Activity
Copy out each entry below verbatim, skipping the images.

[Stored data]
================================
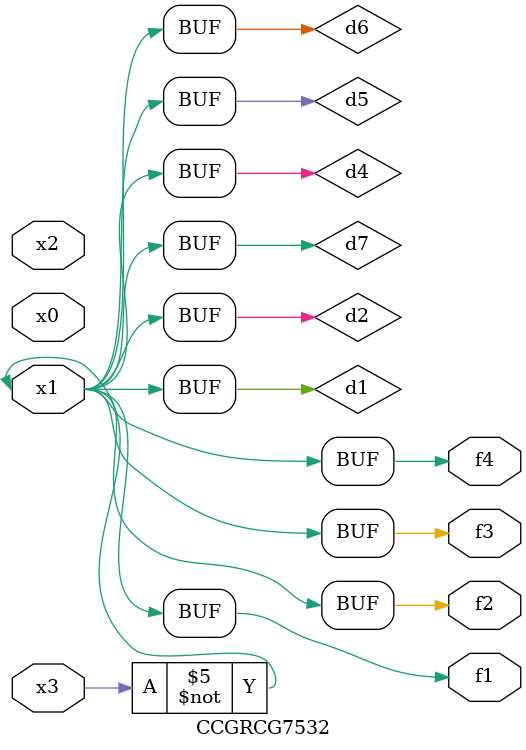
<source format=v>
module CCGRCG7532(
	input x0, x1, x2, x3,
	output f1, f2, f3, f4
);

	wire d1, d2, d3, d4, d5, d6, d7;

	not (d1, x3);
	buf (d2, x1);
	xnor (d3, d1, d2);
	nor (d4, d1);
	buf (d5, d1, d2);
	buf (d6, d4, d5);
	nand (d7, d4);
	assign f1 = d6;
	assign f2 = d7;
	assign f3 = d6;
	assign f4 = d6;
endmodule

</source>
================================
The answer
<source format=v>
module CCGRCG7532(
	input x0, x1, x2, x3,
	output f1, f2, f3, f4
);

	wire d1, d2, d3, d4, d5, d6, d7;

	not (d1, x3);
	buf (d2, x1);
	xnor (d3, d1, d2);
	nor (d4, d1);
	buf (d5, d1, d2);
	buf (d6, d4, d5);
	nand (d7, d4);
	assign f1 = d6;
	assign f2 = d7;
	assign f3 = d6;
	assign f4 = d6;
endmodule

</source>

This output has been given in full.